Top of Material for this exercise

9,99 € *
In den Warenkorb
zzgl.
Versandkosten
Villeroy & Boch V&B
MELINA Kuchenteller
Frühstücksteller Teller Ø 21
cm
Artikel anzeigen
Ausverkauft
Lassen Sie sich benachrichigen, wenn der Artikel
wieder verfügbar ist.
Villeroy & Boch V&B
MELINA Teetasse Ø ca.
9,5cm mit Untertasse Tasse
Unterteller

Bottom of Material for this exercise

Exercise goal: Wherever the string "MELINA" occurs in the listing, return the line it sits on.

Result:
MELINA Kuchenteller
MELINA Teetasse Ø ca.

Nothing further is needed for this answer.